この記事では、自販機での飲み物購入を習慣から外した場合に、どのくらいの金額が節約できるのかを、具体的なシミュレーションを交えて紹介します。また、自販機以外の選択肢や節約を継続させるコツについても解説します。

1日たった150円が、1年で4万円に化ける
まずは金額のシミュレーションから見てみましょう。たとえば、平日毎日1回、自販機で150円の飲み物を購入しているとします。
1週間では750円、1か月では約3,000円になります。
それが12か月続くと、年間36,000円。
さらに、週末にも同じように買っている場合、1週間あたり1,050円(150円 × 7日)になり、年間にするとなんと約54,600円になります。
つまり、「1日150円くらいだから…」と油断していると、1年で数万円もの出費になってしまっているのです。

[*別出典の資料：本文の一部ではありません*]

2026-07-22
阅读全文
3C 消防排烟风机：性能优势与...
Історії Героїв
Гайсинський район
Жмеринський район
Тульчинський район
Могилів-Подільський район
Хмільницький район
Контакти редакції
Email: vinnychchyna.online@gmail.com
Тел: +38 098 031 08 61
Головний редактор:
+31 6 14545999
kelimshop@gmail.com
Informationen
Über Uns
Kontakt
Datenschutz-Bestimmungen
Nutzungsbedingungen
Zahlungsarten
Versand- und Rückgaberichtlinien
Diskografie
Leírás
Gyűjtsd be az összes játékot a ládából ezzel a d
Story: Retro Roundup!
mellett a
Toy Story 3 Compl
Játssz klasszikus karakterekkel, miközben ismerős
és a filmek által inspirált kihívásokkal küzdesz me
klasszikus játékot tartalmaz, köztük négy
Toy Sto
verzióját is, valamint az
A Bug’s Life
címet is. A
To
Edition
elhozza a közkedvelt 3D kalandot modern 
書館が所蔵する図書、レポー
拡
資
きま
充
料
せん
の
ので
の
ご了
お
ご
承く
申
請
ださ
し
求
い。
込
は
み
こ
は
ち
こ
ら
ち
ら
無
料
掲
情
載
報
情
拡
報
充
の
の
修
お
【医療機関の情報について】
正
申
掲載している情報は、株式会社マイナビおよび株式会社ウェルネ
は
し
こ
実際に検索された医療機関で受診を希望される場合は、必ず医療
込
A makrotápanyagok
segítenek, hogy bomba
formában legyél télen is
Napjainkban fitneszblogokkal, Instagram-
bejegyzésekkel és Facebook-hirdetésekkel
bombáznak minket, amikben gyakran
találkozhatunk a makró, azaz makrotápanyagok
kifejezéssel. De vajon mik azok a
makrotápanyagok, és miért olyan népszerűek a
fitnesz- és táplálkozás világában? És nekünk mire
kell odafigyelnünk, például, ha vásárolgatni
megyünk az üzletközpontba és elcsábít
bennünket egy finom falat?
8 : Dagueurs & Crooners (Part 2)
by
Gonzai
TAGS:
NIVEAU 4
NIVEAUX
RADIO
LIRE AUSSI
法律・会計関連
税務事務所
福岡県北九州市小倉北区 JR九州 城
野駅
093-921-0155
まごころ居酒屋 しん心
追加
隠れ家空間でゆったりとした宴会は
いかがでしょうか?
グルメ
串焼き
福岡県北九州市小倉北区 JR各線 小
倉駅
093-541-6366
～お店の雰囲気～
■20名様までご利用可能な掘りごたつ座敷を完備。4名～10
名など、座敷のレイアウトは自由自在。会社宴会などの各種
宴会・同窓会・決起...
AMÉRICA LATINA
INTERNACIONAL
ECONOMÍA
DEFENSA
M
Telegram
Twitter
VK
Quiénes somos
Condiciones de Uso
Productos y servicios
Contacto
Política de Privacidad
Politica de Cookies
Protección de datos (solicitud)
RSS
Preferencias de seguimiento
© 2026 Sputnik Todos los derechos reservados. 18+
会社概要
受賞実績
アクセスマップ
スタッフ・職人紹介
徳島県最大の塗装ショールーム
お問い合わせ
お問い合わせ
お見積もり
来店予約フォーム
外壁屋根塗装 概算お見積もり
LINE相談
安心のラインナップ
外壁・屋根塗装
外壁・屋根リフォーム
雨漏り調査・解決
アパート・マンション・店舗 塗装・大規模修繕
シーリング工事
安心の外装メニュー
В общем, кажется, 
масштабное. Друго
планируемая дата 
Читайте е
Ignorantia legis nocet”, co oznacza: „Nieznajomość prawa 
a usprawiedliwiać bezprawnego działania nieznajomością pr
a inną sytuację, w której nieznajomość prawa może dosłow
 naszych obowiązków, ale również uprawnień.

特に習慣化している人ほど、自覚のない“固定費”のようにお金が流れている可能性があります。
代替手段でここまで節約できる
自販機を使わない選択肢は意外と多くあります。しかも、少し工夫すればコストを1/3〜1/5程度に抑えることも可能です。
代表的な代替方法を見ていきましょう。
- 水筒を持参する(コスト:10〜30円/回程度)
- スーパー・ドラッグストアで飲料をまとめ買い(1本70〜90円程度)
- コンビニのプライベートブランド商品を利用する(1本100円前後)
- オフィスや自宅でインスタント飲料やお茶を淹れる(10円未満/杯)
たとえば、自販機で150円の飲み物を毎日買っていた人が、水筒を持参するようになれば、1回あたりの飲料代はおよそ20円ほどに抑えられます。差額130円を365日で計算すると、それだけで年間47,450円もの節約になります。
なぜ自販機を使ってしまうのか?
自販機の利用がやめにくい理由のひとつは「利便性」です。駅のホームやビルの中、街角のちょっとしたところにあり、現金や電子マネーですぐ買えるという便利さがあります。
また、「買わなきゃいけない状況」を自分で作ってしまっているケースもあります。朝バタバタして水筒を忘れる、荷物がかさばるのがイヤ、冷たい飲み物が欲しい…そういった小さな理由が積み重なって、自販機が習慣化してしまうのです。
この習慣を見直すには、「事前の準備」を習慣化することが効果的です。前日のうちに水筒を準備する、カバンにペットボトル1本を常備するなど、日常のルーティンに組み込むことで、自然と自販機の利用が減っていきます。
節約の効果を実感するコツ
節約を続けるうえで大切なのは、「数字で効果を実感すること」です。ただガマンしているだけだと長続きしません。
以下のような方法を取り入れてみましょう。
- アプリやノートで節約額を記録する
- 浮いたお金を別の用途に充てる(ごほうび、旅行、投資など)
- 1週間ごと、1か月ごとの目標を決めておく
「今月は自販機ゼロで3,000円浮いたから、外食に1回行けた」「1年続けたら新しいスマホが買えた」など、目に見える成果があるとモチベーションが高まります。
節約分を資産運用に回すとどうなる?
自販機を使わないことで節約できた年間4万円。そのお金を貯金するのも良いですが、資産運用に回すとさらに大きな効果が期待できます。
たとえば、年間4万円を毎年積み立て、年利5%で10年間運用した場合、最終的に得られる金額は約502,000円になります(複利運用)。
わずかな節約も、運用という手段を通じて10年後には50万円以上の資産に育つ可能性があります。
日々のちょっとした工夫が、将来の大きな安心につながります。
まとめ
自販機の便利さは魅力的ですが、そこに無意識でお金を使っていると、気づかないうちに年間4〜5万円もの出費になります。
ちょっとした工夫でこれを抑えられるのなら、見直さない手はありません。
まずは「今日は買わないでみよう」と意識することから始めてみてください。日々の小さな選択が、大きな節約効果を生むきっかけになります。